◆ **Exercise**: For the records below, give the number of lines containing the word "hand" and no other text.

── Entries supplied ──

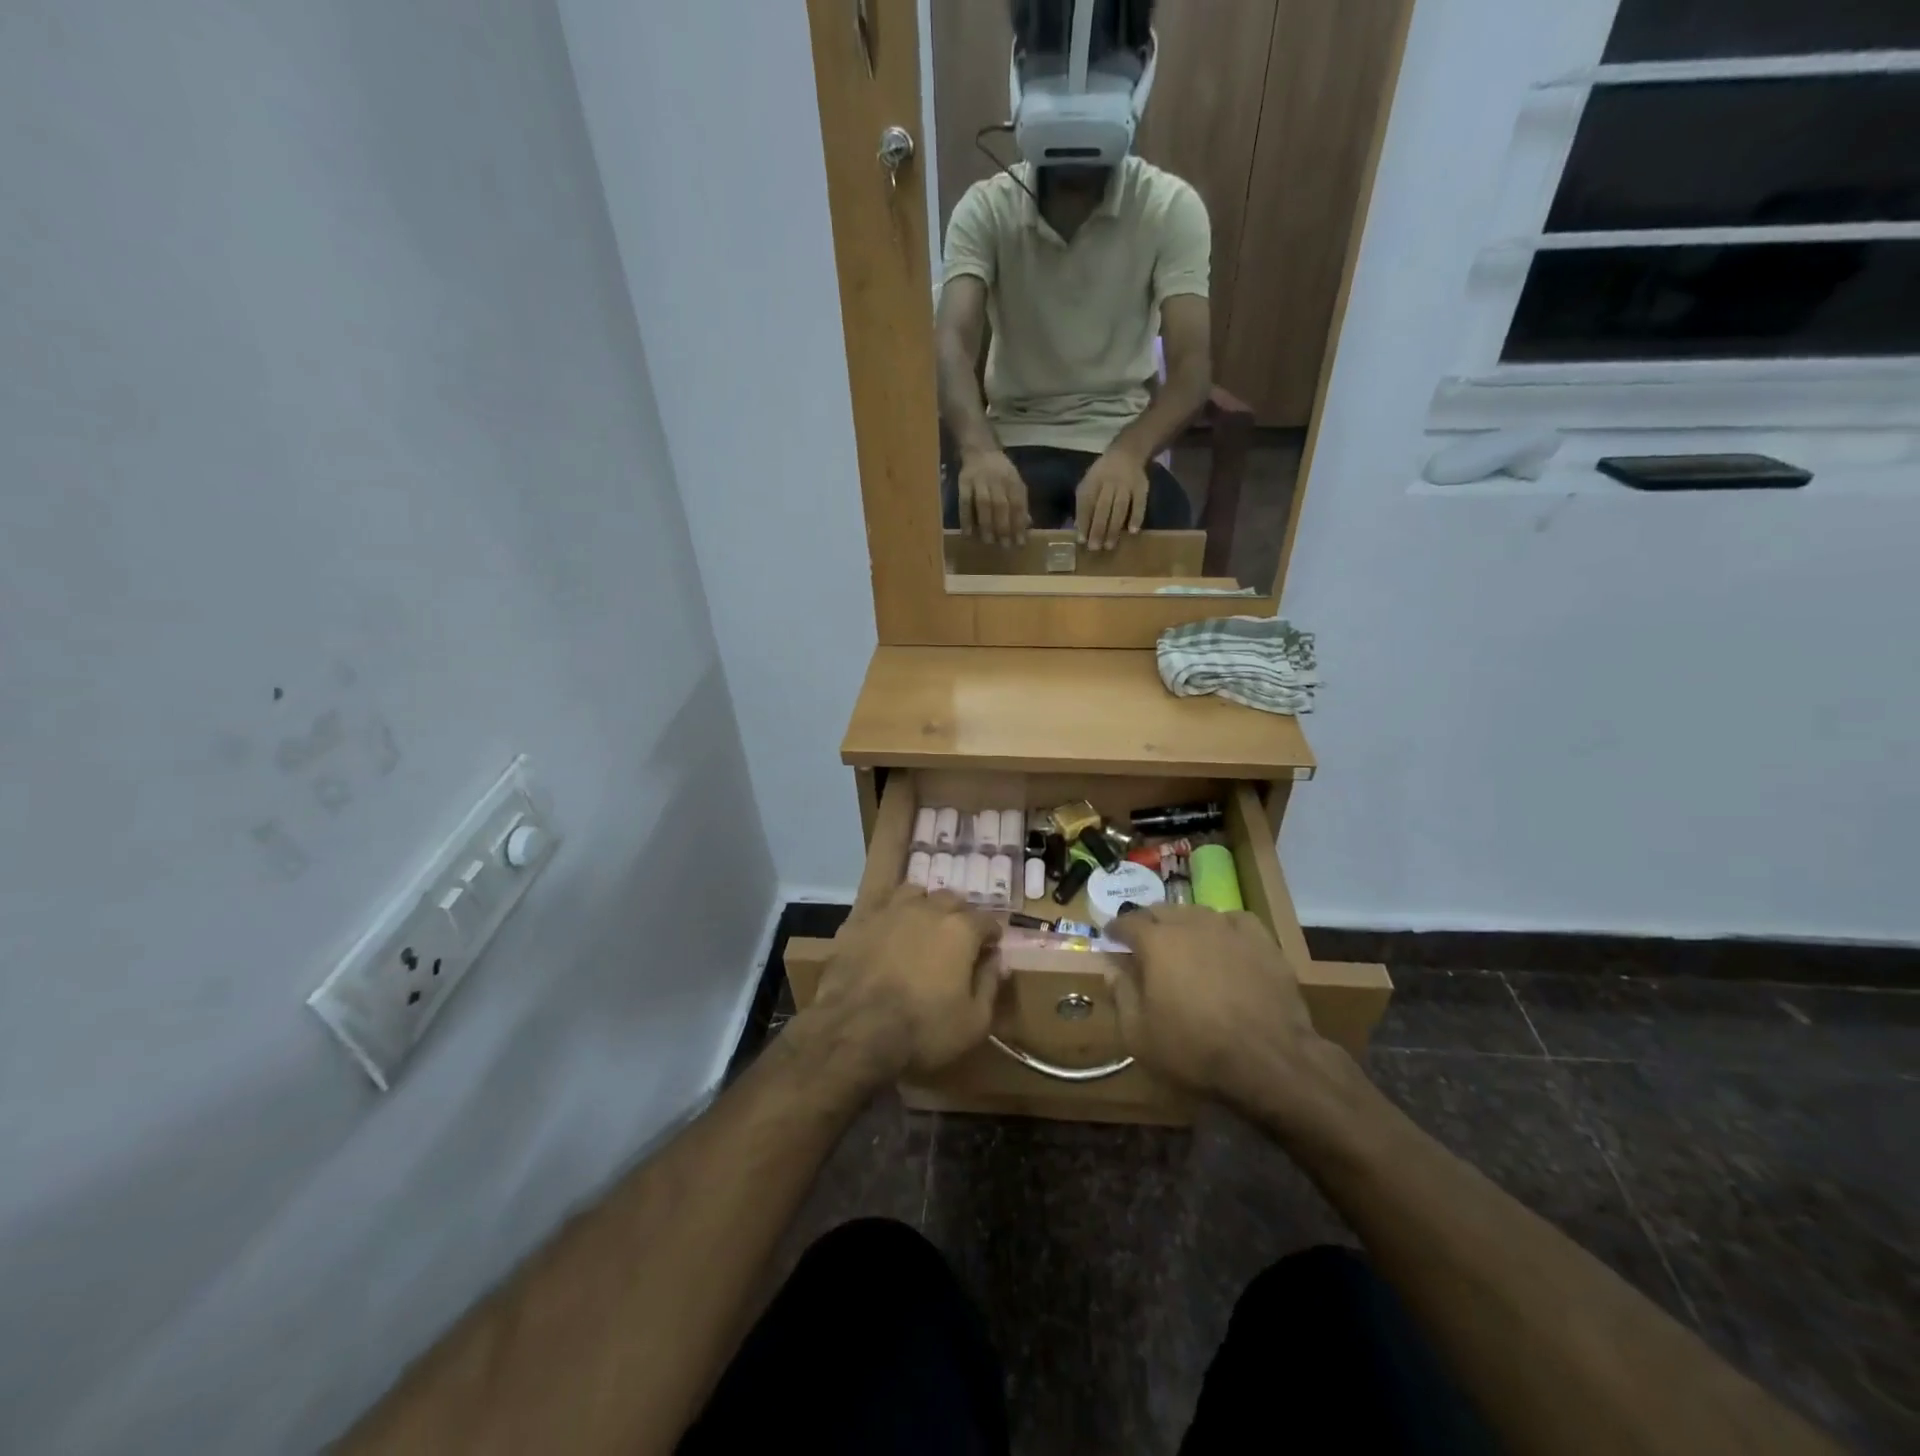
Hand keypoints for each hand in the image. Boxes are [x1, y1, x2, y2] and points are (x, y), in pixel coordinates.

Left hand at [806, 887, 1005, 1083]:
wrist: (855, 1031)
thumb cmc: (923, 1030)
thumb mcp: (974, 1021)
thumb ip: (990, 984)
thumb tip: (996, 961)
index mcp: (960, 929)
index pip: (986, 920)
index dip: (991, 935)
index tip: (990, 948)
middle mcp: (927, 909)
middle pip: (951, 899)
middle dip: (959, 915)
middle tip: (957, 938)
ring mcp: (889, 911)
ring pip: (914, 893)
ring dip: (923, 906)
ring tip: (922, 926)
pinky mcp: (858, 921)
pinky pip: (881, 908)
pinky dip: (890, 917)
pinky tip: (887, 935)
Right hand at [956, 448, 1029, 544]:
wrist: (980, 448)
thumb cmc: (1001, 471)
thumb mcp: (1015, 483)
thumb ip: (1020, 503)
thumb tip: (1027, 525)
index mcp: (1013, 480)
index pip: (1018, 504)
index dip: (1019, 524)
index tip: (1020, 543)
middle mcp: (997, 479)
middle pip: (1001, 505)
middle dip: (1004, 527)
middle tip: (1005, 546)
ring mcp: (979, 480)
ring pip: (983, 504)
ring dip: (986, 524)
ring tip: (988, 542)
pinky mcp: (963, 482)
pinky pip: (964, 502)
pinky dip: (966, 519)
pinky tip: (967, 534)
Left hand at [1075, 448, 1149, 550]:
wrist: (1127, 452)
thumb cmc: (1103, 474)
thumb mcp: (1089, 483)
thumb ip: (1083, 504)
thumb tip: (1079, 529)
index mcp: (1092, 481)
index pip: (1086, 503)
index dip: (1083, 521)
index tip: (1081, 540)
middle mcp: (1109, 482)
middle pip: (1102, 508)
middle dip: (1097, 529)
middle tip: (1094, 548)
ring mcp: (1126, 485)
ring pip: (1119, 508)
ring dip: (1114, 528)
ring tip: (1109, 546)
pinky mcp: (1141, 487)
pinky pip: (1139, 503)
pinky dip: (1136, 517)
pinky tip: (1133, 531)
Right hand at [1106, 905, 1328, 1113]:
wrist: (1268, 1059)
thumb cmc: (1194, 1049)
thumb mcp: (1139, 1034)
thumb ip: (1121, 994)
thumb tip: (1111, 968)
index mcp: (1156, 942)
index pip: (1128, 922)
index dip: (1115, 929)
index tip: (1110, 936)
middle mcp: (1190, 924)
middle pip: (1162, 911)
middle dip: (1148, 922)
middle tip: (1144, 940)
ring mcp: (1229, 929)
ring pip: (1197, 913)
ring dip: (1183, 923)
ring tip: (1183, 939)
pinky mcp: (1262, 941)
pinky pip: (1235, 920)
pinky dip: (1223, 926)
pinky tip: (1224, 940)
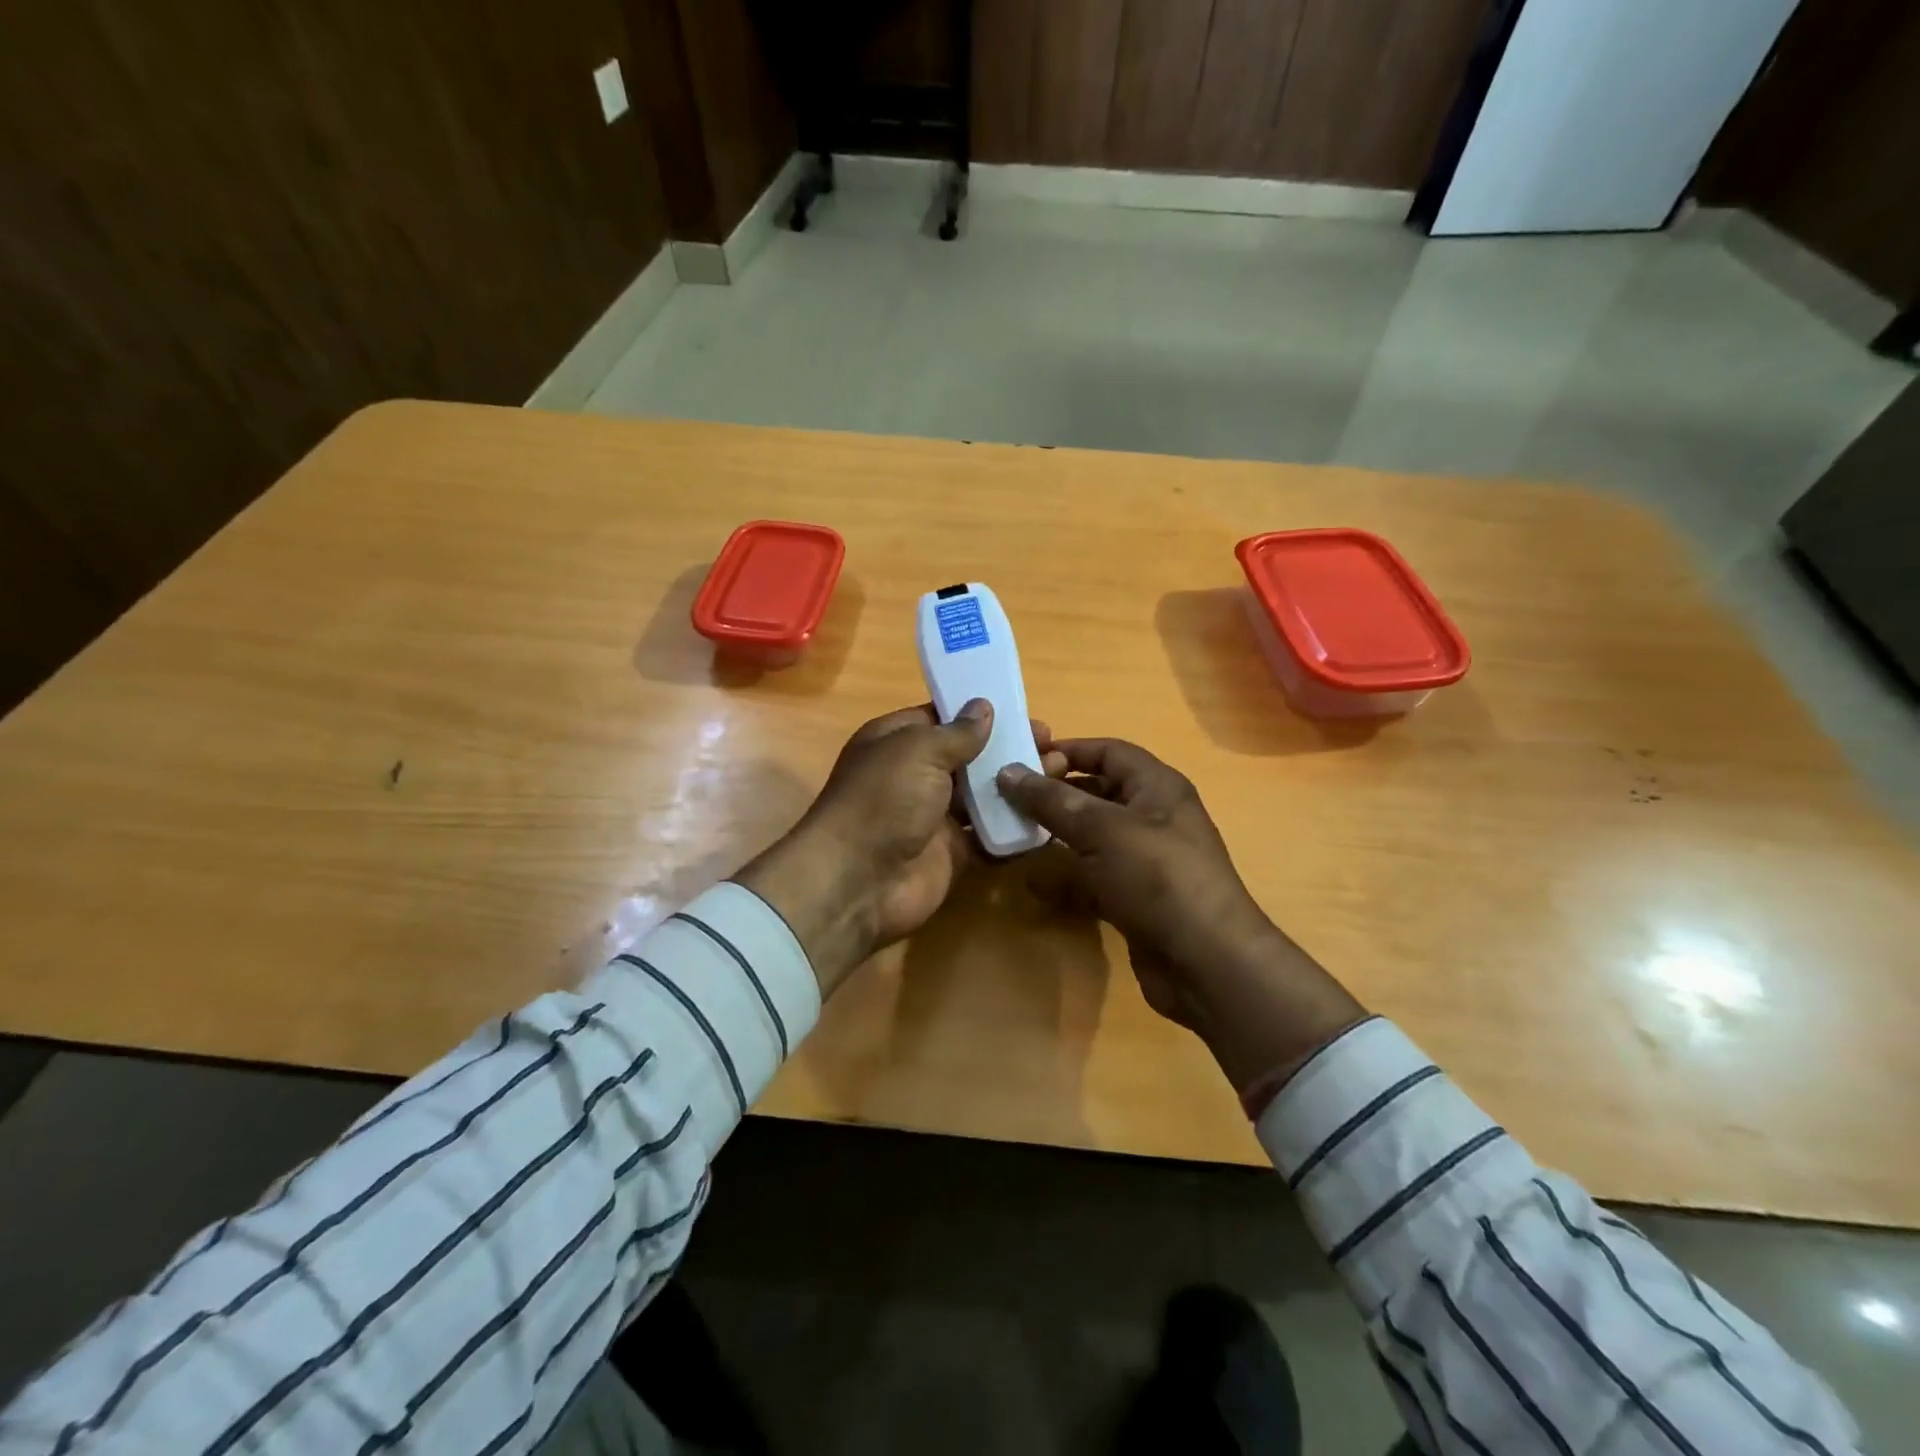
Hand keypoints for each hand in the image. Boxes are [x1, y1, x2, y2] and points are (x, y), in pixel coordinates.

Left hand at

───

◆ **Problem solution**: 7